Ellie works on homework.

Despite the loneliness and the incessant nagging of my conscience telling me that I am a failure if I am not productive while in quarantine, I know I have no right to be irritated by my situation. I am healthy, with absolutely no symptoms. I am only here because my university cares about its students enough to take extra preventative measures for those who may have been exposed. It should be comforting knowledge really that housing guidelines threaten to kick people out of housing if they don’t abide by quarantine rules. The reality is that it could be much worse for me.

 My heart goes out to anyone who has tested positive. No matter how severe the case, I can’t imagine how scary it must be to be sick with this virus that we’ve heard about on the news for nine months now and be alone. My dad got COVID-19 over the summer, so my mom and I stayed (emotionally) by his side and quarantined in the same house as him. In college, you’re on your own. You can FaceTime with family members and friends all day and still feel the weight of being physically alone. Even after the quarantine, people still seem to avoid COVID-19 survivors, as if they have some sort of lifelong contagious curse. 

To the college student that avoids parties and always wears a mask but still tested positive for COVID-19, as you start your quarantine, just remember that in the apartment next to yours, or the apartment across the street, another student is lying down in a similar state of isolated fear. You’re not alone, and you’re not being dramatic. You are allowed to feel scared. I won’t end this by saying that everything is going to be okay and that the world will return to a Gilmore Girls like state. I will say, however, that I am thinking about you, and I know that any person who has ever been in quarantine is thinking about people like you too. I’m sorry you’re in this situation, and I wish the absolute best for you.  

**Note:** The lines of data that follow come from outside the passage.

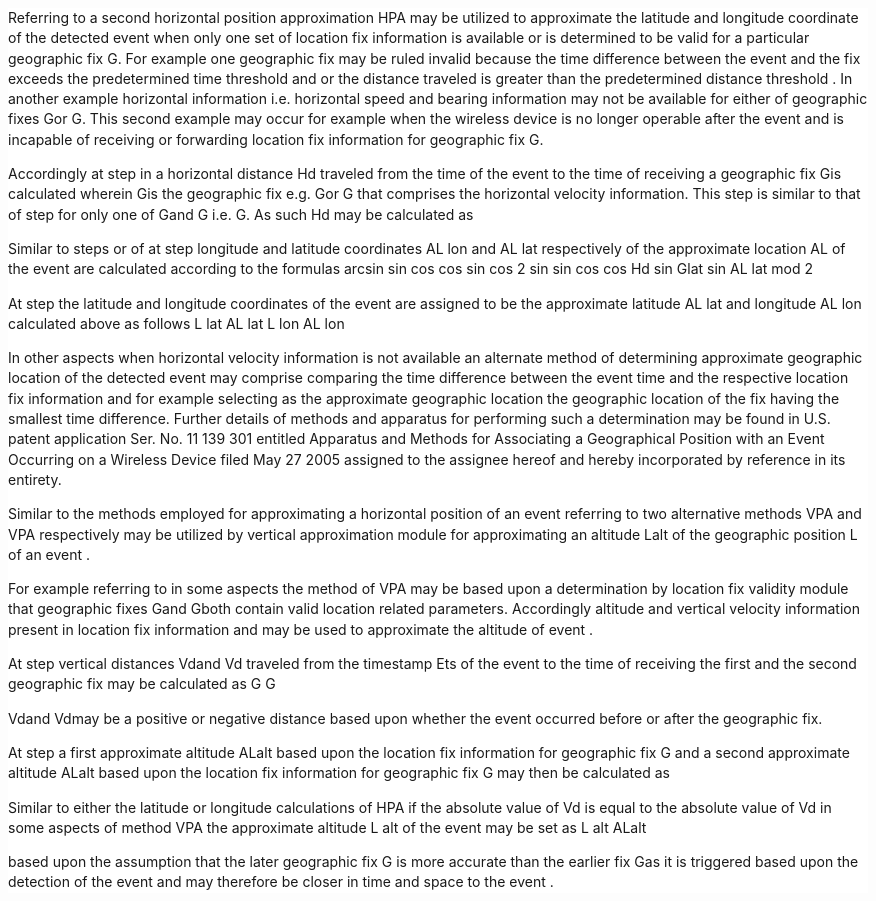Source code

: Referring to a second horizontal position approximation HPA may be utilized to approximate the latitude and longitude coordinate of the detected event when only one set of location fix information is available or is determined to be valid for a particular geographic fix G. For example one geographic fix may be ruled invalid because the time difference between the event and the fix exceeds the predetermined time threshold and or the distance traveled is greater than the predetermined distance threshold . In another example horizontal information i.e. horizontal speed and bearing information may not be available for either of geographic fixes Gor G. This second example may occur for example when the wireless device is no longer operable after the event and is incapable of receiving or forwarding location fix information for geographic fix G.

Accordingly at step in a horizontal distance Hd traveled from the time of the event to the time of receiving a geographic fix Gis calculated wherein Gis the geographic fix e.g. Gor G that comprises the horizontal velocity information. This step is similar to that of step for only one of Gand G i.e. G. As such Hd may be calculated as 

Similar to steps or of at step longitude and latitude coordinates AL lon and AL lat respectively of the approximate location AL of the event are calculated according to the formulas arcsin sin cos cos sin cos 2 sin sin cos cos Hd sin Glat sin AL lat mod 2 

At step the latitude and longitude coordinates of the event are assigned to be the approximate latitude AL lat and longitude AL lon calculated above as follows L lat AL lat L lon AL lon

In other aspects when horizontal velocity information is not available an alternate method of determining approximate geographic location of the detected event may comprise comparing the time difference between the event time and the respective location fix information and for example selecting as the approximate geographic location the geographic location of the fix having the smallest time difference. Further details of methods and apparatus for performing such a determination may be found in U.S. patent application Ser. No. 11 139 301 entitled Apparatus and Methods for Associating a Geographical Position with an Event Occurring on a Wireless Device filed May 27 2005 assigned to the assignee hereof and hereby incorporated by reference in its entirety.

Similar to the methods employed for approximating a horizontal position of an event referring to two alternative methods VPA and VPA respectively may be utilized by vertical approximation module for approximating an altitude Lalt of the geographic position L of an event .

For example referring to in some aspects the method of VPA may be based upon a determination by location fix validity module that geographic fixes Gand Gboth contain valid location related parameters. Accordingly altitude and vertical velocity information present in location fix information and may be used to approximate the altitude of event .

At step vertical distances Vdand Vd traveled from the timestamp Ets of the event to the time of receiving the first and the second geographic fix may be calculated as G G 

Vdand Vdmay be a positive or negative distance based upon whether the event occurred before or after the geographic fix.

At step a first approximate altitude ALalt based upon the location fix information for geographic fix G and a second approximate altitude ALalt based upon the location fix information for geographic fix G may then be calculated as 

Similar to either the latitude or longitude calculations of HPA if the absolute value of Vd is equal to the absolute value of Vd in some aspects of method VPA the approximate altitude L alt of the event may be set as L alt ALalt

based upon the assumption that the later geographic fix G is more accurate than the earlier fix Gas it is triggered based upon the detection of the event and may therefore be closer in time and space to the event .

Ellie starts off her days in quarantine with yoga.

My Rules of Quarantine to promote productivity and mental health (created on day 3)

  1. I must make my bed every morning. In regular life, I am not a stickler for this (why make the bed if you’re just going to get back in it anyway right?), but in quarantine life, it makes me feel mentally stable. I do not allow myself to get under the covers until I am ready for bed. If I don’t want to sit at my desk and do homework, I can sit on my made bed and use my throw blankets. All of this prevents me from lying in bed all day. I must stay productive.
  2. I must do yoga every morning. Without the activity of walking to class and work all the time, my body needs something to do. Exercise creates endorphins, and endorphins make people happy, and happy people don’t kill their husbands, right? (I’m not insane. It’s a Legally Blonde reference.) Amendment made on day 6: I don’t have to do full-on yoga every morning. That’s not a very reasonable ask for someone who accidentally stayed up until 4:30 a.m. and has a presentation the next day. I can get my exercise and endorphins by dancing around to Pandora’s Happy radio while I brush my teeth.
  3. I must get ready every morning and get dressed in something that isn’t sweatpants. Sweatpants make me want to lay in bed (under the covers by God) and watch Gilmore Girls all day, and just because I’m in quarantine doesn’t mean I don’t have lots of papers and projects to catch up on.  Amendment made on day 5: sweatpants are okay. Just don’t wear pajamas all day.
  4. I am not allowed to watch Gilmore Girls before lunch. Between yoga time and lunchtime is when I must be productive, so I do not allow myself to be sucked into the plot until I eat lunch. I convince myself that it’s okay to watch tv while I eat because I can’t really be productive while I eat anyway.